Secretary Clinton isn't making headway with the Chinese over the South China Sea:
Clinton had arrived in China from Indonesia, where she urged Southeast Asian nations to present a unified front in dealing with Beijing in attempts to ease rising tensions in the South China Sea. China and a host of Southeast Asian countries, including the Philippines, Vietnam and Brunei, have overlapping claims to several small but potentially energy-rich areas of sea, reefs and islands.
The U.S. wants China and the other claimants to adopt a binding code of conduct for the region, along with a process to resolve maritime disputes without coercion, intimidation or the use of force.
Clinton wants the Chinese to drop their insistence on settling conflicting claims with individual nations and instead embrace a multilateral mechanism that will give the smaller members of the Association of South East Asian Nations greater clout in negotiations. She said she wanted all sides to make meaningful progress by a November summit of East Asian leaders that President Barack Obama plans to attend in Cambodia.

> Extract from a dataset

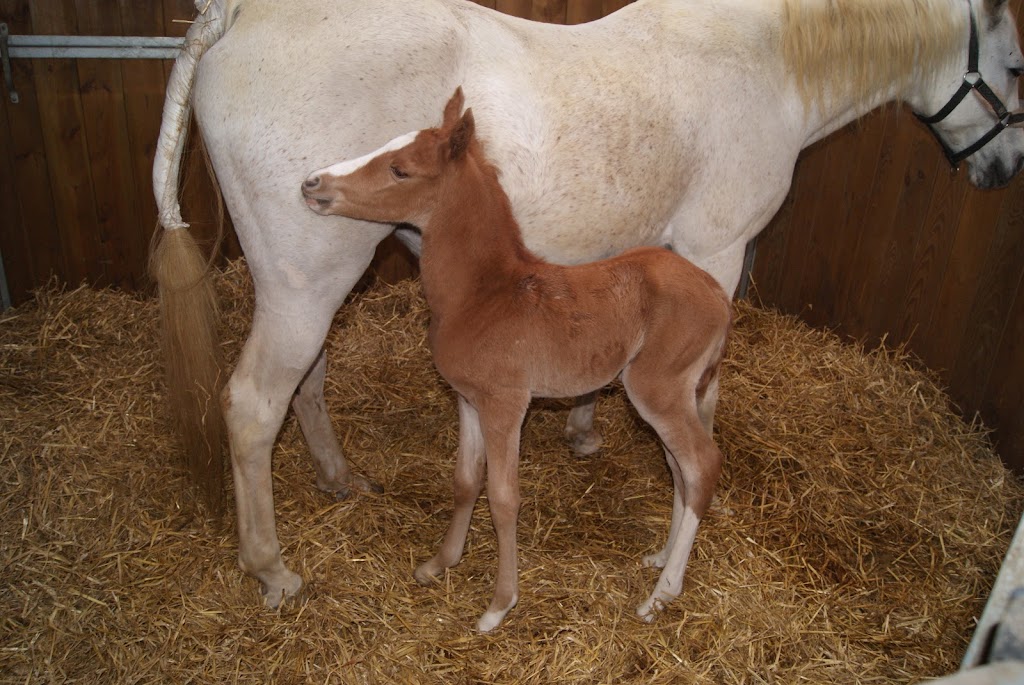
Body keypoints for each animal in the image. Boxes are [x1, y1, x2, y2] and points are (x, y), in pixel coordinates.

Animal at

We aren't going to get the Chinese to agree to multilateral talks given the insistence in Peking that it is all their territory--end of story.
If the other states with claims in the South China Sea pledge with each other in a binding treaty to openly deal with China one-on-one but to not ratify their individual settlement treaties until all countries that need to make deals have concluded deals--and that the refusal of any one party to agree means that all agreements fail--then China loses the ability to pressure one state to unravel a united front.
Something needs to be done. In the past, when China had little military ability to make good on their claims, doing nothing was a reasonable strategy. But failure to get something on paper to settle claims means that one day the Chinese will use force--again--to settle the claims in their favor.